In some states, people are ditching their Russian vodka shots for rum or Jack, but in Georgia, its business as usual, according to employees of local bars and liquor stores.
Because of Russia’s recent invasion of Ukraine, officials in various states, including Ohio, New Hampshire and Utah, have asked liquor stores to stop stocking Russian-made alcohol products. ABD contacted CSRA liquor stores and bars to find out if they were still selling these products. They said so far there have been no changes.
An employee at Stevens Creek Wine & Spirits, said she and her customers haven’t begun boycotting vodka.
“People are still buying what they want to buy,” the employee said. “We haven’t had anyone come in here and say they wouldn’t buy Russian vodka.”
The same thing is happening at Harvard Wine & Beverage on Old Evans Road, a store employee said. Harvard still stocks Russian vodka brands, and she hasn’t heard any customer complaints so far.

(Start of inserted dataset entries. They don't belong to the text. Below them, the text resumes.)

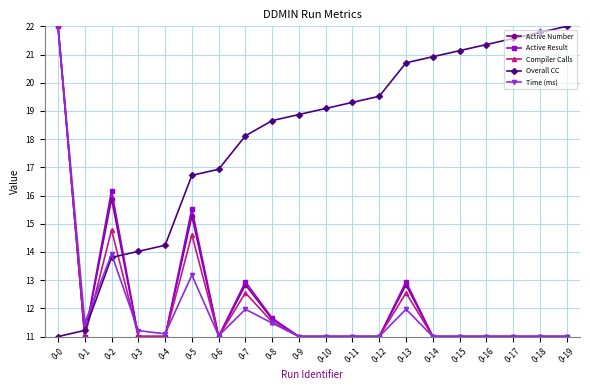

What is the lowest value of the Active Number series?

11.0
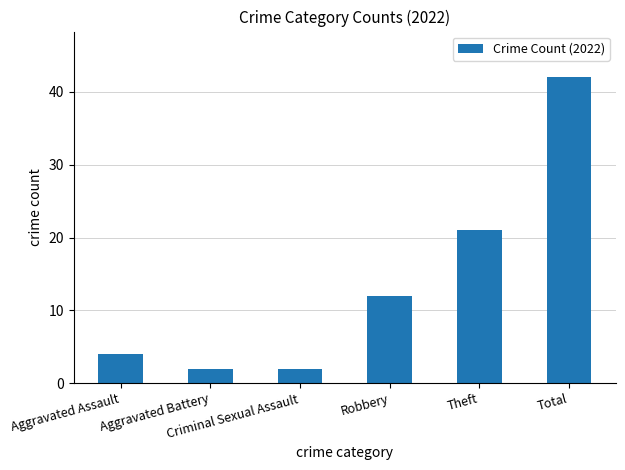

What is the label of the 5th bar from the left?

Theft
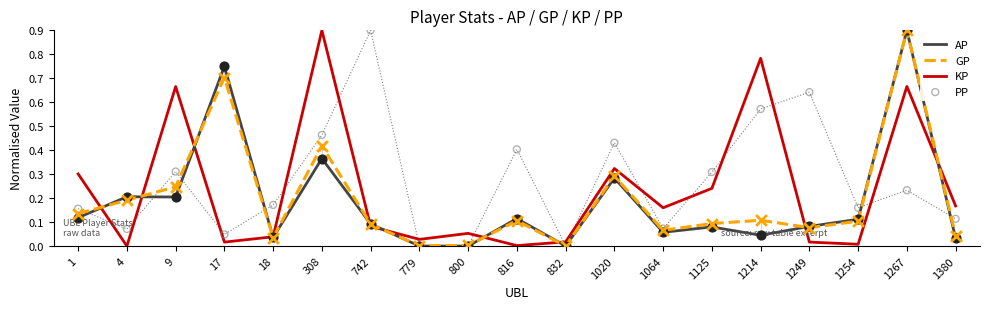

Is the value of PP at 308 greater than the value of AP at 816?

Yes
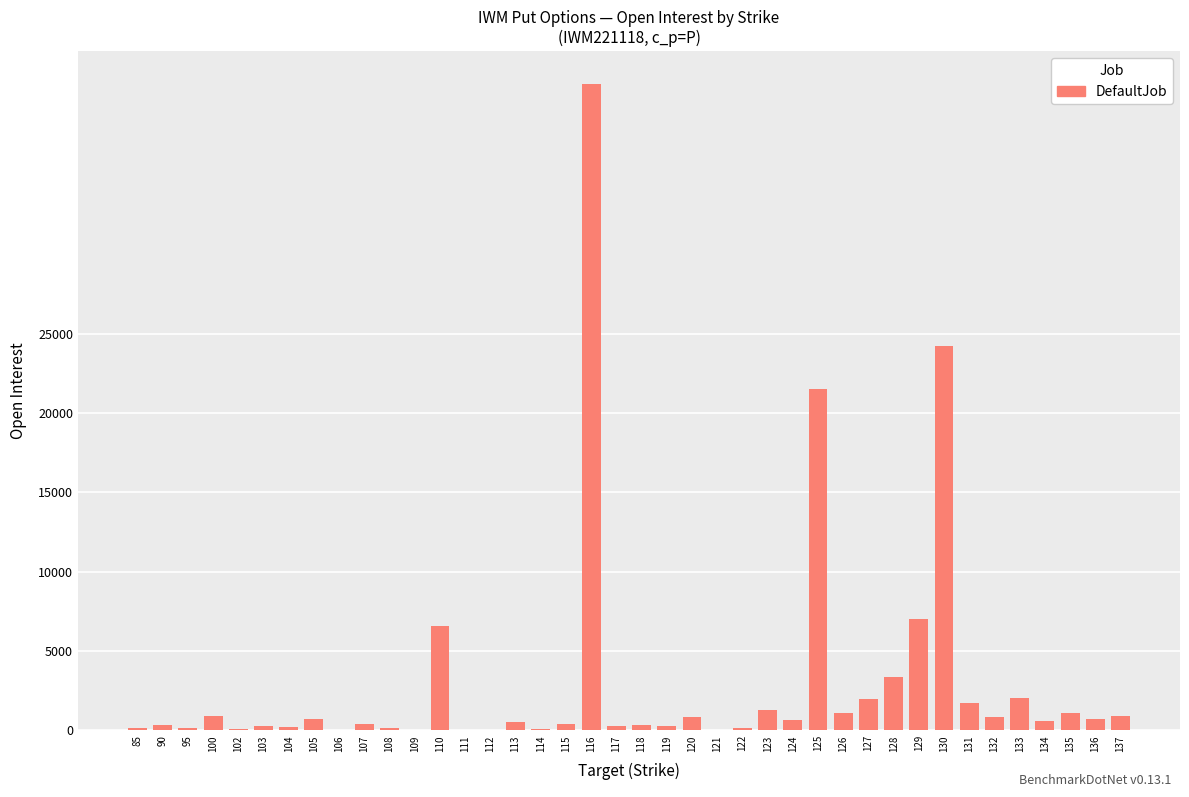

What is the maximum value shown in the chart?

40764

Local bars haven’t changed the drinks they serve either. An employee at Tipsy McStumbles, a bar on Seventh Street in downtown Augusta, said patrons still order as many vodka drinks as they did before the Russian invasion.
“It’s too soon to tell if that will change,” he said.
According to Forbes, imports of vodka from Russia have decreased by 79 percent in the last 10 years. The most popular brands in the United States originate in places other than Russia: Grey Goose from France, Belvedere from Poland, Ketel One from the Netherlands, Absolut from Sweden and Stolichnaya from Latvia. Skyy and Smirnoff are made in the United States.
Even ones with Russian sounding names, like Nikolai, Orloff and Popov, come from the United States. So there are still plenty of options for those wanting to drink a White Russian.